> _Document excerpt_

───

Everton’s second eleven were somewhat unlucky to be beaten so heavily midweek by Saturday’s opponents AFC Bournemouth, but they can take a few lessons from what would have been a chastening experience for manager Frank Lampard, which they can apply to this vastly more important league game at the Vitality stadium.
Thankfully, few of those that lined up on Tuesday will be making an appearance this weekend and the starting team should be well-rested and ready to go in what will conclude Everton’s fixtures until the season resumes on Boxing Day, following the break for a certain international tournament.
No doubt the boss will be looking forward to some time to work on things with his players, as Everton have stumbled over the past month, in which they’ve posted just a win and a draw, against four league defeats and a Carabao Cup exit. With the first murmurs of discontent directed at the Blues chief appearing this week, it can’t be stated too strongly how important it is to sign off with a win at Bournemouth.
The south coast outfit have experienced an interesting return to the top flight this season. Let’s take a look at them in more detail.
Bournemouth made it back to the Premier league at the second attempt last season, under young boss Scott Parker, finishing as runners-up to champions Fulham. The wheels started to come off during the summer, however, with the former England international expressing frustration at what he perceived to be insufficient strengthening of the squad in preparation for what would undoubtedly be a tough campaign.
No doubt he had a point; after all, the club only invested around £23m on reinforcements. But the public nature of Parker’s comments and the implication that his current players were not up to the required standard created a situation that came to a head following Bournemouth’s humiliating 9-0 annihilation by Liverpool at Anfield.
At that point nobody thought the Cherries would be anything more than underequipped whipping boys for the vast majority of teams they’d be facing. They’d actually gotten off to a positive start with a surprise win over Aston Villa, but a punishing run saw them outclassed by Manchester City, Arsenal and the Reds, losing by a combined score of 16-0. Enter interim boss Gary O’Neil, who proceeded to lead that same bedraggled unit on a six-game unbeaten run, admittedly against teams not quite as tough as the three heavyweights who had done for his predecessor.

───

> _Records for this task_

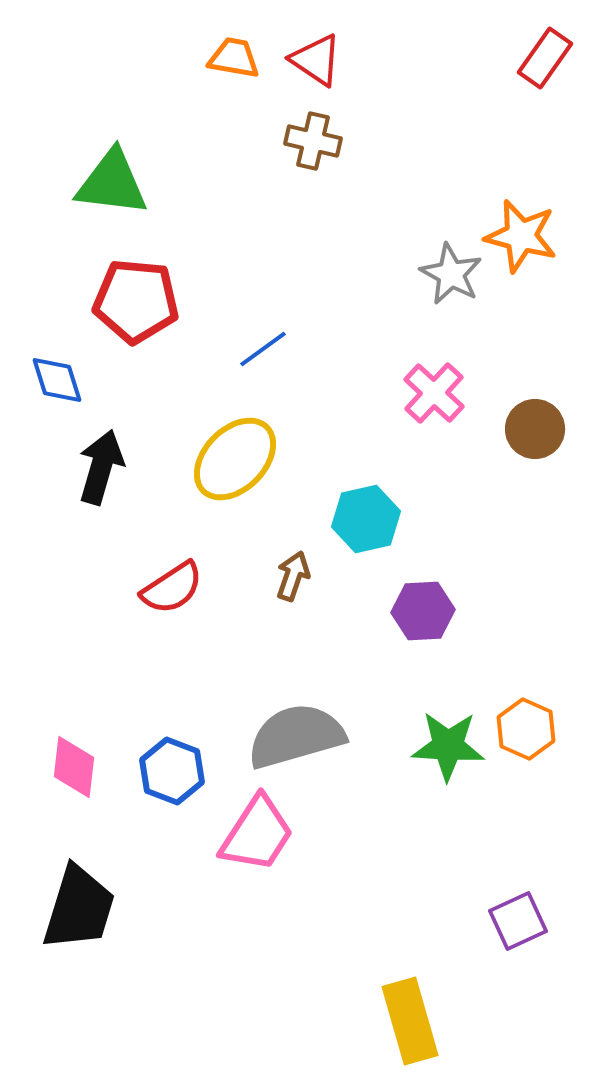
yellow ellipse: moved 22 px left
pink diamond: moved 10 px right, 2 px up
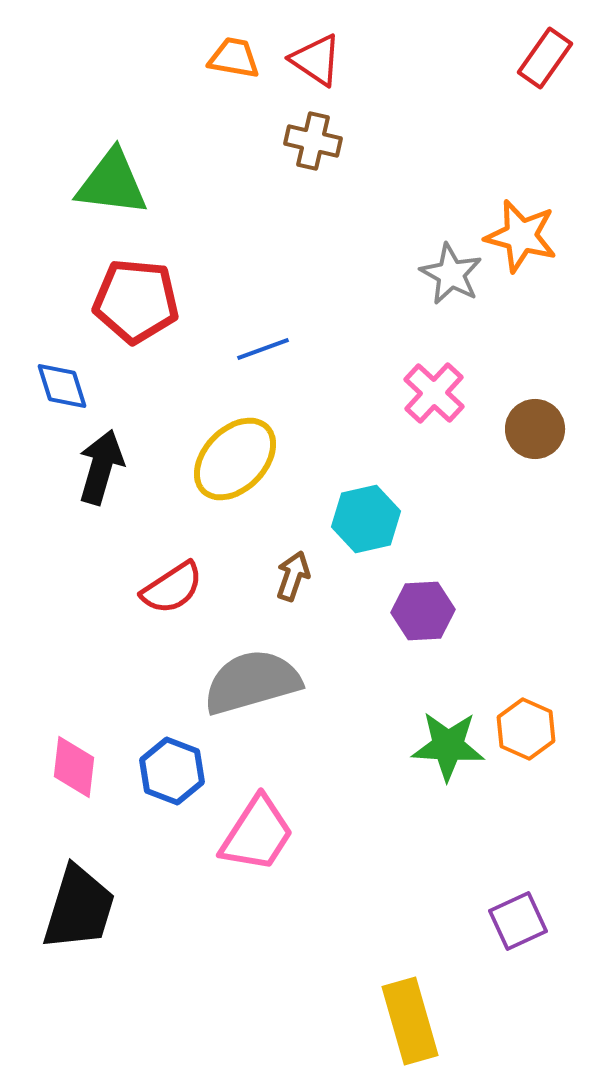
blue line: rotated 16 degrees clockwise
blue diamond: moved 5 px right, 6 px down
gray semicircle: moved 44 px left, 54 px up
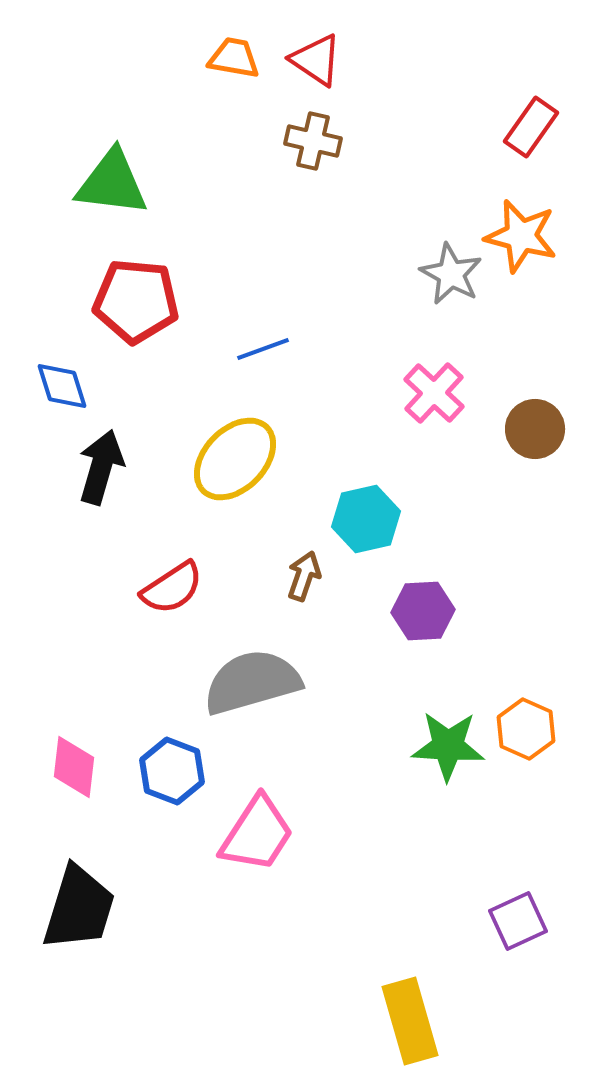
red rectangle: moved 14 px left, 69 px down
brown arrow: moved 11 px right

───

> _Instructions_
1 - According to the Everton match preview, which club finished as champions when Bournemouth were runners-up last season?
2 - Format the stretch of the listing from its start through the line containing "gray semicircle: moved 44 px left, 54 px up" as a numbered list, omitting the pictures.

> _Responses to the tasks_
1 - Fulham

2 -
1. yellow ellipse: moved 22 px left
2. pink diamond: moved 10 px right, 2 px up
3. blue line: rotated 16 degrees clockwise
4. blue diamond: moved 5 px right, 6 px down
5. gray semicircle: moved 44 px left, 54 px up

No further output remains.